Après une période de tensions diplomatiques prolongées, le Mali et l'Algérie ont surpris par un accord de réconciliation, effectif immédiatement, permettant la réouverture de leurs espaces aériens. La situation sécuritaire dégradée au nord du Mali a poussé Bamako à renouer des relations avec Alger, comme l'analyse Afrik.com.
En février 2026, Bamako avait qualifié de “fake news” les rumeurs concernant le retour de son ambassadeur à Alger. Cinq mois plus tard, cet événement devient officiel, reflétant la détérioration de la situation dans le pays. Le 10 juillet, le gouvernement a annoncé le retour de son ambassadeur et la réouverture de son espace aérien, en réponse à une initiative similaire de l'Algérie.
Ce retournement s'explique en partie par les offensives conjointes du Front de libération de l'Azawad (FLA) et du Groupe de soutien à l'islam et aux musulmans (Jnim). Selon les experts, cette alliance surprenante entre anciens rivaux met en lumière la fragilité de l'autorité à Bamako, qui fait face à une menace croissante au nord.
Un contexte de pression militaire
La pression sur le Mali s’est intensifiée, notamment avec une série d'attaques récentes à Gao et dans d'autres localités stratégiques.

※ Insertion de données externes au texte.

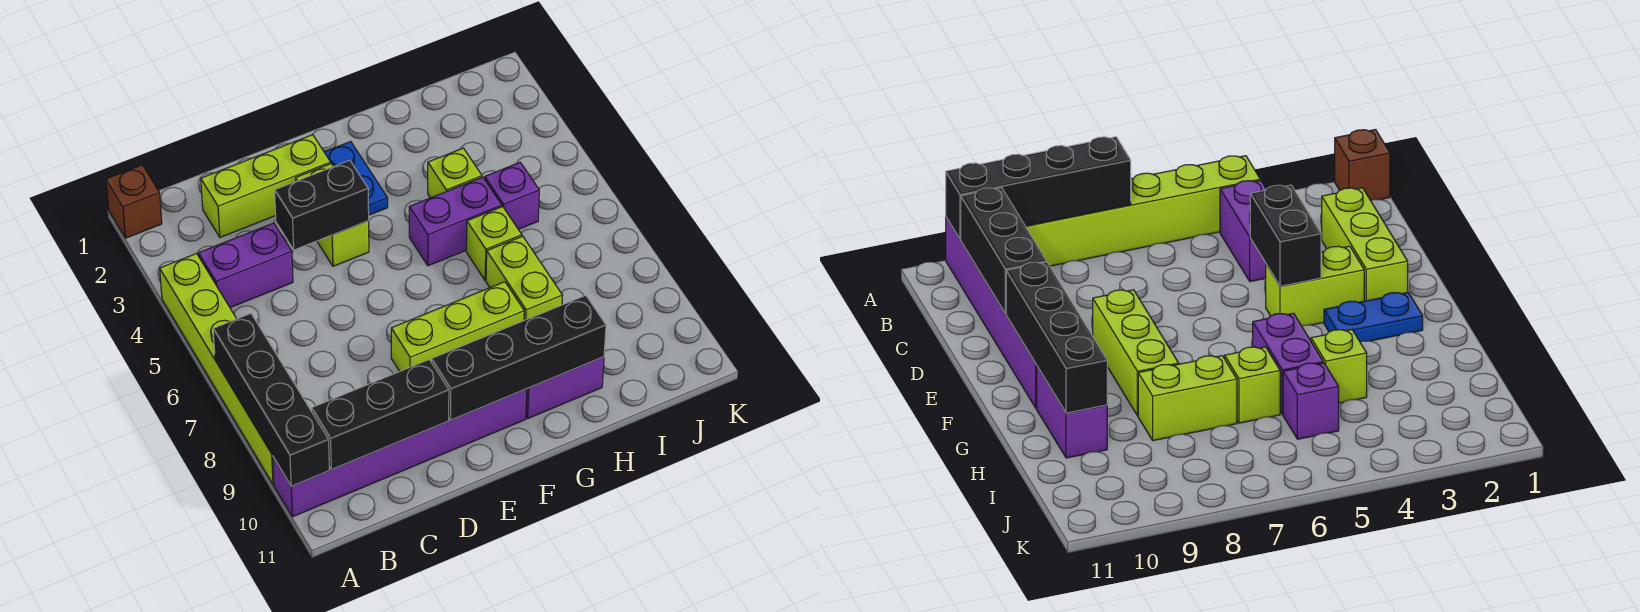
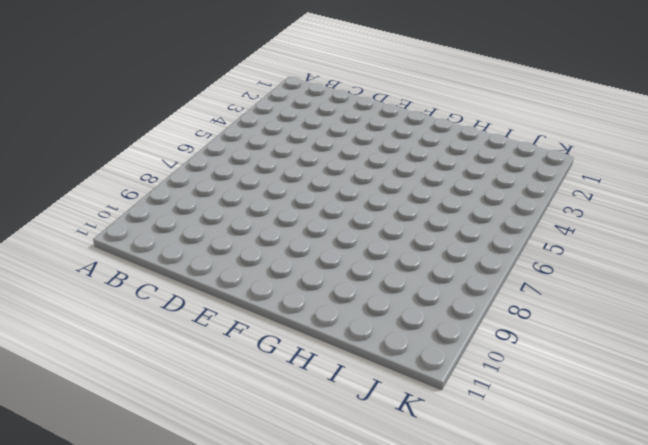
none -> brown brick A1 level 1
none -> lime brick A4:A9 level 1
none -> purple brick A10:F10 level 1

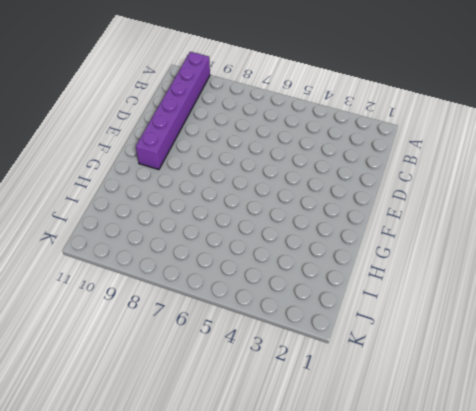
none -> brown brick A1 level 1
none -> lime brick A4:A9 level 1
none -> purple brick B4:C4 level 1

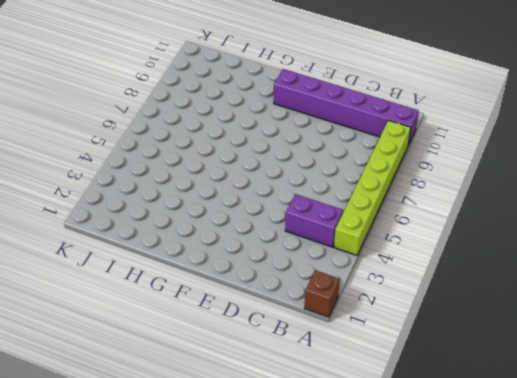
none -> lime brick C2:E2 level 1
none -> lime brick E3:E4 level 1
none -> lime brick E8:G8 level 1

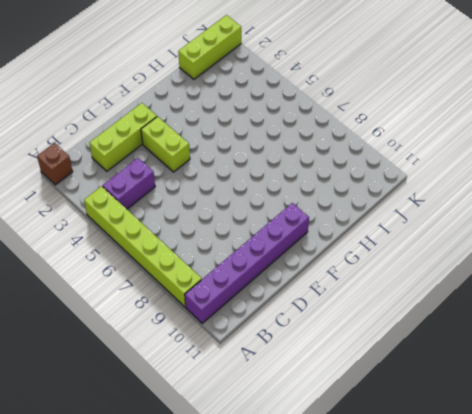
lime brick I1:K1 level 1 -> lime brick E8:G8 level 1
none -> blue plate F2:F3 level 1
none -> purple brick G5:H5 level 1
none -> purple brick G10:H10 level 1

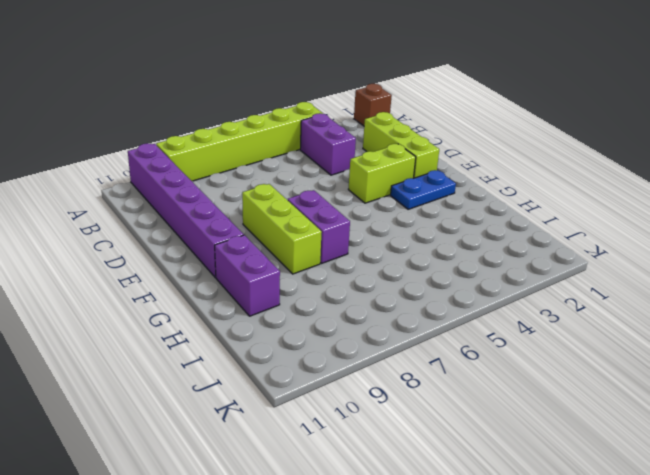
purple brick F7:G7 level 1 -> purple brick G5:H5 level 1
none -> lime brick H4 level 1
none -> lime brick H6 level 1
none -> lime brick H7:H8 level 1

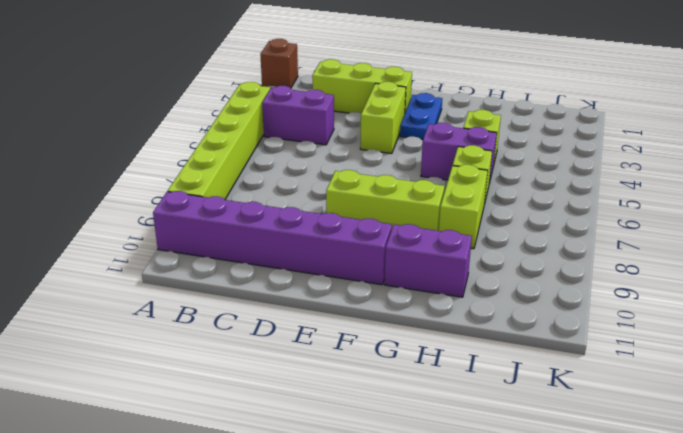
none -> purple brick I5 level 1
none -> black brick A7:A10 level 2
none -> black brick B10:D10 level 2

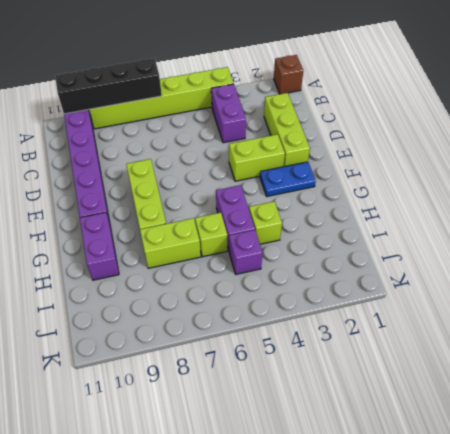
none -> black brick B10:D10 level 2
none -> black brick D4:E4 level 2
none -> black brick E10:H10 level 2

Le 4 juillet, des événements tragiques ont frappé, entraînant la mort de plusieurs militaires malien, y compris le ministre de la Défense, Sadio Camara.
Ce climat de crise a conduit à une dynamique où le rapprochement avec Alger apparaît comme une nécessité. Le pays partage près de 1 400 kilomètres de frontières avec le Mali, une région où transite une insécurité chronique dominée par des groupes armés.
Courrier International souligne que l'Algérie, en tant que principal médiateur dans le dossier malien depuis l'accord de paix de 2015, a un rôle clé à jouer. La dernière dégradation des relations, marquée par la destruction d'un drone malien, a été un catalyseur pour cette réconciliation.
Bamako inscrit son retour dans un processus régional
Le Mali, en renouant avec l'Algérie, souhaite également aligner sa politique étrangère sur celle de ses voisins, le Niger et le Burkina Faso, qui ont déjà retrouvé le chemin d’un partenariat constructif avec Alger. Les experts perçoivent cette évolution comme un signe de solidarité politique au sein de l'Alliance des États du Sahel (AES).
Ce retour à la diplomatie pourrait renforcer la capacité du Mali à faire face à la menace sécuritaire qui le guette. L'Algérie, avec son expérience préalable des défis malien, pourrait offrir une aide précieuse à Bamako.
En somme, la rapidité avec laquelle le Mali et l'Algérie ont acté leur réconciliation reflète la nécessité urgente d'une coopération renforcée face à des menaces que les deux pays ne peuvent ignorer. La réouverture des canaux de communication pourrait bien abaissser les tensions et favoriser un climat de sécurité dans cette région troublée.